Short problem 1: Rewrite the records as a numbered list, starting at the line with "family: Caprifoliaceae" and continuing up to and including the last line of the records, with blank lines left out.

Supplied passage:
◇ ◇ ◇ ◇ ◇

FWIW, this bug is the same as one reported in Red Hat in
https://bugzilla.redhat.com/show_bug.cgi?id=165571 (they 'fixed' this
through PAM, see below)

Since the 3.0pl1-107 package release of cron cron uses
'common-session-noninteractive' in its PAM configuration instead of 
'common-session'. 

I see several ways to prevent cron logs from generating auth.log entries:

 - Remove the pam_unix call in common-session-noninteractive, so that
   NO logging is produced when cron starts up a job

 - (better yet) Use a PAM configuration that will avoid cron from generating
   any logging but will log for other (non-interactive) programs. This
   is what Red Hat does.

◇ ◇ ◇ ◇ ◇

Supplied entries:

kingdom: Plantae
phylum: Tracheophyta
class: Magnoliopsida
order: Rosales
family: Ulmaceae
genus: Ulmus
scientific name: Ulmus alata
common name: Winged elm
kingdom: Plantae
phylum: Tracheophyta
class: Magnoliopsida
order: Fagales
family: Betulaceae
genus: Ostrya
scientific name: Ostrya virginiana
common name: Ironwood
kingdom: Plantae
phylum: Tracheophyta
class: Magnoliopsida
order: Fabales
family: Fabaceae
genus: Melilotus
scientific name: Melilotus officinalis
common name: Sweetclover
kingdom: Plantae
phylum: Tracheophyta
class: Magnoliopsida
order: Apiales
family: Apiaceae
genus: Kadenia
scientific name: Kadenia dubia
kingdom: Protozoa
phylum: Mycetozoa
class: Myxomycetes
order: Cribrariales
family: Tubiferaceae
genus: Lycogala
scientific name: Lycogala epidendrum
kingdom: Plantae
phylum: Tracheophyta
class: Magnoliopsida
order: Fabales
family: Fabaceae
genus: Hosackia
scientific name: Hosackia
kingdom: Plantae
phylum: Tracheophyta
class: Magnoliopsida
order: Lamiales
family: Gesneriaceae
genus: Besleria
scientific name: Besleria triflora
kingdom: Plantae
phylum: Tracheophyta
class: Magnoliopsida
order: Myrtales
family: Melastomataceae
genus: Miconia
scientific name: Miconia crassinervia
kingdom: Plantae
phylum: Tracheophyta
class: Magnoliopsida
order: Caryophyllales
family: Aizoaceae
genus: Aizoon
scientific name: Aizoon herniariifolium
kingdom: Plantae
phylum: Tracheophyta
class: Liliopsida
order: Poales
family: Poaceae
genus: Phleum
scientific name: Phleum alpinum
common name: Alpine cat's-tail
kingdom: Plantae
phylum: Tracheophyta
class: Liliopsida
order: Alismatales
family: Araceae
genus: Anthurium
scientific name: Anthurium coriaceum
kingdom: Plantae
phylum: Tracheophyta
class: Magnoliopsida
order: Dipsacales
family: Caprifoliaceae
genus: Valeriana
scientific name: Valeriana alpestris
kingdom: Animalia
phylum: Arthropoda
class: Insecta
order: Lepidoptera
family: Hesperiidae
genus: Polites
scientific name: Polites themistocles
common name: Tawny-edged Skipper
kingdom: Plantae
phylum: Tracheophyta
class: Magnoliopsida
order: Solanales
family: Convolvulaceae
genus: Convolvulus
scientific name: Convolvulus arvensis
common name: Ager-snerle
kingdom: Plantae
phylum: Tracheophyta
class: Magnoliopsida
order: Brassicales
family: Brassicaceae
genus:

◇ ◇ ◇ ◇ ◇

Short problem 2: Translate this sentence from the bug report on cron and PAM logging into Spanish: "I see several ways to prevent cron logs from generating auth.log entries:"

Worked answer 1:
1. family: Caprifoliaceae
2. genus: Valeriana
3. scientific name: Valeriana alpestris
4. kingdom: Animalia
5. phylum: Arthropoda
6. class: Insecta
7. order: Lepidoptera
8. family: Hesperiidae
9. genus: Polites
10. scientific name: Polites themistocles
11. common name: Tawny-edged Skipper
12. kingdom: Plantae
13. phylum: Tracheophyta
14. class: Magnoliopsida
15. order: Solanales
16. family: Convolvulaceae
17. genus: Convolvulus
18. scientific name: Convolvulus arvensis
19. common name: Ager-snerle
20. kingdom: Plantae
21. phylum: Tracheophyta
22. class: Magnoliopsida
23. order: Brassicales
24. family: Brassicaceae
25. genus:

Worked answer 2: Veo varias formas de evitar que los registros de cron generen entradas en auth.log: